La virtù di questa fase di piena maturità affettiva e creativa è la sollecitudine, intesa come la tendenza ad occuparsi del proprio simile sotto varie forme come la cura, l’assistenza, il sostegno morale ed economico, l’allevamento dei figli e la trasmissione della cultura. Il patrimonio culturale necessita di essere trasmesso e ciò si manifesta nell’attitudine ad infondere, attraverso l’esempio personale, valori, ideali e modelli esistenziali.

8 – Vecchiaia – E’ la fase che rende originale il contributo di Erikson poiché estende lo sviluppo della personalità sino alla vecchiaia. In questa fase infatti vengono integrate delle importanti dimensioni psicologiche come l’integrità e la disperazione: si medita sulla propria vita cercando darle un ordine ed un significato. Vi è anche l’affermazione dignitosa della propria individualità e del proprio stile esistenziale e l’assenza del bisogno di essere accettati e di piacere.
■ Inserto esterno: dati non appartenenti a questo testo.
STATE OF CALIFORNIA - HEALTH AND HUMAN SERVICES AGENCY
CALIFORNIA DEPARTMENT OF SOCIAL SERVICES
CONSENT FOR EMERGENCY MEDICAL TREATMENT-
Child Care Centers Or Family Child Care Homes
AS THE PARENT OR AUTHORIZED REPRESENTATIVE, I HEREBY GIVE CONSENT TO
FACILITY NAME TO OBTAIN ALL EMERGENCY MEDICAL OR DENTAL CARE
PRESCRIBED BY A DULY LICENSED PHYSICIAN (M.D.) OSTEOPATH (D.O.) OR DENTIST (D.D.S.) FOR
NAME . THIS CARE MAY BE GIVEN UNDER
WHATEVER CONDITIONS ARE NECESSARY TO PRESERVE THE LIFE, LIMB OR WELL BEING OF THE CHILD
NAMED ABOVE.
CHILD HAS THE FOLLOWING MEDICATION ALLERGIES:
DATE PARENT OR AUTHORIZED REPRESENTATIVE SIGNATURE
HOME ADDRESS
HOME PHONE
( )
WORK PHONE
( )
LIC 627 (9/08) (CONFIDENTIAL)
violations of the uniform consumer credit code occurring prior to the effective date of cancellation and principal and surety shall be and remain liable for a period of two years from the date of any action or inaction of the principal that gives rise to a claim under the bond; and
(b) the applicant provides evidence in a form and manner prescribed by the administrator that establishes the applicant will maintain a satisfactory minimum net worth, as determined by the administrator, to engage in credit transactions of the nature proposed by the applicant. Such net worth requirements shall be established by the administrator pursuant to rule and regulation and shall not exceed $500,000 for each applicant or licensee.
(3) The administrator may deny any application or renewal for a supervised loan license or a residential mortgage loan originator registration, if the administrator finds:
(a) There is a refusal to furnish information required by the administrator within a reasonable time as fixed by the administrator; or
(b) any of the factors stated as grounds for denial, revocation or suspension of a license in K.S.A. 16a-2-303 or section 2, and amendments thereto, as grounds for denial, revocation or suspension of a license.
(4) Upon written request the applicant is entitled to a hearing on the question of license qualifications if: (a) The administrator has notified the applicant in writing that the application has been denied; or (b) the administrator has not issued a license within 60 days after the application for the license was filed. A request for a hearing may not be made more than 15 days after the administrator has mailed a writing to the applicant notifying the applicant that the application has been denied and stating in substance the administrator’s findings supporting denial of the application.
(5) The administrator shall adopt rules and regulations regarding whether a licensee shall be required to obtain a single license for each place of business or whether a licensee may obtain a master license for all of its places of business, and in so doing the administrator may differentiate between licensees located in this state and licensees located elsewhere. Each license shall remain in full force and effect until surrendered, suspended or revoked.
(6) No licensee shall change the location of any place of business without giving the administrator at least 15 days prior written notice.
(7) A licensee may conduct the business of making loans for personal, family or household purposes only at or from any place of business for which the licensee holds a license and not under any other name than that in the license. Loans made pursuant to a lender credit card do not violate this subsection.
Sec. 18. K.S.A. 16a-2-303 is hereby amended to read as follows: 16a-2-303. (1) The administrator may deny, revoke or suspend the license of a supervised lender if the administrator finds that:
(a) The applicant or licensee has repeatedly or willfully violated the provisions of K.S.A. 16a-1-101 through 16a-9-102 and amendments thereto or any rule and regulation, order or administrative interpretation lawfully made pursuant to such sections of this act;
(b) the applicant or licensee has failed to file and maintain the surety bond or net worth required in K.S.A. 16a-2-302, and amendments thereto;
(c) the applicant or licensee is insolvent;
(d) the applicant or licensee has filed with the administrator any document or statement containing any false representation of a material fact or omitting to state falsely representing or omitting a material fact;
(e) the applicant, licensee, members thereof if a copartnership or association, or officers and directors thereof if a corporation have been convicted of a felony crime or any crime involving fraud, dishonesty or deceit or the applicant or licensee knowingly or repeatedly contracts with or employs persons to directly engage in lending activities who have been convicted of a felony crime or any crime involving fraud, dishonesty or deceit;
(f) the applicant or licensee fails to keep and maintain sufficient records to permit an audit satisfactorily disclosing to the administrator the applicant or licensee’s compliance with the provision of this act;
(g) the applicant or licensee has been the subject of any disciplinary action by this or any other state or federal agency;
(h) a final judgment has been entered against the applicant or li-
E’ il tempo dei bilanci esistenziali, momenti drammatici in cui si cede alla tentazione di rimpiangere un passato ritenuto migliore di quel che è stato, in cui si fa avanti la realtà inevitabile della morte. Affinché questa fase non sfoci in un cupo senso di decadimento è importante integrare la virtù della saggezza che permette di guardare con distacco alla vita e alla morte, permettendo all’individuo di recuperare nella vecchiaia una certa vitalità e gaiezza. L’aspetto negativo che si può sviluppare in questa fase è la supponenza e cioè la convinzione poco saggia di essere davvero saggi.

  • LA REVISIONE DELLA CONCEZIONE PSICOANALITICA DELL’IO

Erikson ha rovesciato la visione di un Io difensivo, asservito alle esigenze dell’inconscio e della realtà, definendolo invece come creativo, in quanto, nel combinare le imperiose esigenze dell’Es con le opportunità di volta in volta offerte dalla realtà esterna, mette in atto la sua capacità creativa. L’Io non subisce il conflitto tra pulsioni e realtà ma si nutre di esso, trovando nella crisi nuove possibilità esistenziali.

Erikson attribuisce all’Io e non alle motivazioni inconsce il ruolo fondamentale nell’organizzazione e nella dinamica della personalità e si discosta dalla tendenza psicoanalitica a rintracciare nel passato le origini delle nevrosi, valorizzando il presente in quanto è in esso la possibilità di inventarsi la vita e di svincolarsi dalle imposizioni esterne ed interne che causano eccessiva sofferenza.

L’Io ha un’origine genetica e costituzionale ma anche storica, culturale e ambientale.